18th century barn conversion, Ystradfellte, Brecon Beacons

This 4-acre woodland with three small 18th century ruined barns (with a complete lime-kiln) was purchased as a future 1st home for Stephen Waldron and his wife.  A stunning site, opening directly on to ‘the commons’ and with red kites wheeling on the rock cliff behind, it had an existing planning consent for a rather poor ‘studio-flat’ in one barn, and nothing else. But we felt that the other barns, roofless and collapsed for over 100 years, derelict beyond repair, could all be restored, and applied for planning consent within days of purchase.

We obtained an excellent consent to restore these barns, and to unite them all with a large grass roof link, providing the central living space.  The design needed to enable our’ adult children and grandchildren to stay in one wing and be relatively independent, and the new consent is for a 3-bedroomed house.

A new access track had to be provided initially and the cost of this engineering challenge was more than halved using an unusual textile and geogrid combination, the tiny self-build team completing the 350m length in 2½ days.

Work on the barns is ongoing and due for completion in May 2015.  A 365’ borehole already provides high quality drinking water, and under-floor heating is by solar panels.  The entire complex is off-grid with a solar PV array and 3-day battery bank.  The final building group is currently emerging and maybe will one day be featured on TV?

The total project cost is estimated to be £150,000.

Project Details


Few sane people would have taken on this semi-derelict set of three small barns with trees growing out of the walls! This ongoing project continues to thrill!


Ystradfellte, Brecon Beacons

Project Size


Gallery Before

Gallery After

Extra Information

Further Project details

The stone walls are dry lined: timber studwork with insulation between and inside and a sealed vapour barrier.   Where both sides of the wall are internal they have been left fair-faced and repointed in lime.

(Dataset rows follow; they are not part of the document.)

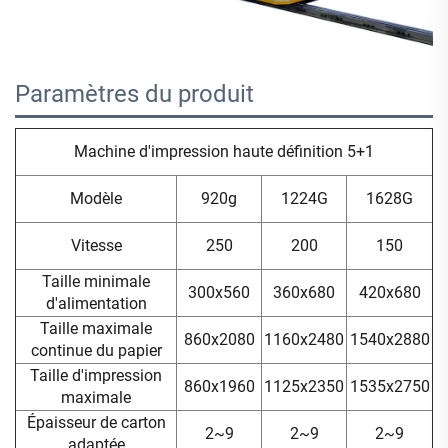
Paramètres du produit 
Machine d'impression haute définition 5+1
Modèle
920g
1224G
1628G
Vitesse
250
200
150
Taille minimale
300x560
360x680
420x680
d'alimentation
Taille maximale
860x2080
1160x2480
1540x2880
continue du papier
Taille d'impression
860x1960
1125x2350
1535x2750
maximale
Épaisseur de carton
2~9
2~9
2~9
adaptée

Each of the original trusses are connected by new purpose-designed steel collars at a lower level than the wall plate, to enable the upper area to become an open, unobstructed mezzanine, and form the steels supporting the mezzanine floor.  The timber upper and lower collars were then cut out.  The one original truss can be seen in the double-height space.

The heating in the main barn is by a multi-fuel Rayburn, using our managed woodland for logs.  A central thermal store takes water from the solar panels on the roof and from the Rayburn.  We have a 16-panel, ground-mounted PV array to a 3-day-usage battery bank as our only supply of electricity, the Planning Authority refusing consent for  wind turbine.

The store’s immersion heater is linked to an electronic gismo that picks up a signal (increased Hertz) from the inverter/controller when the batteries are full and dumps all the excess electricity to it without needing any control wiring.  Thus we maximise the tariff: there is an off-grid feed-in tariff – slightly lower than for on-grid.

All black and grey waste water goes to a septic tank and the over flow water goes through a series of sand filters and settling tanks to a pond.  The water comes from a borehole we drilled 120m deep and this is filtered and UV treated since we are on highly fissured limestone, prone to contamination in deluge conditions.

The track was built by us for a fraction of the local contractors price by using a geo-grid on a geo-textile, with the local quarry stone vibro-compacted into the cells.  We needed no other civils and the overall thickness was 200mm.  450m of track cost us £11,000 to lay rather than £35,000.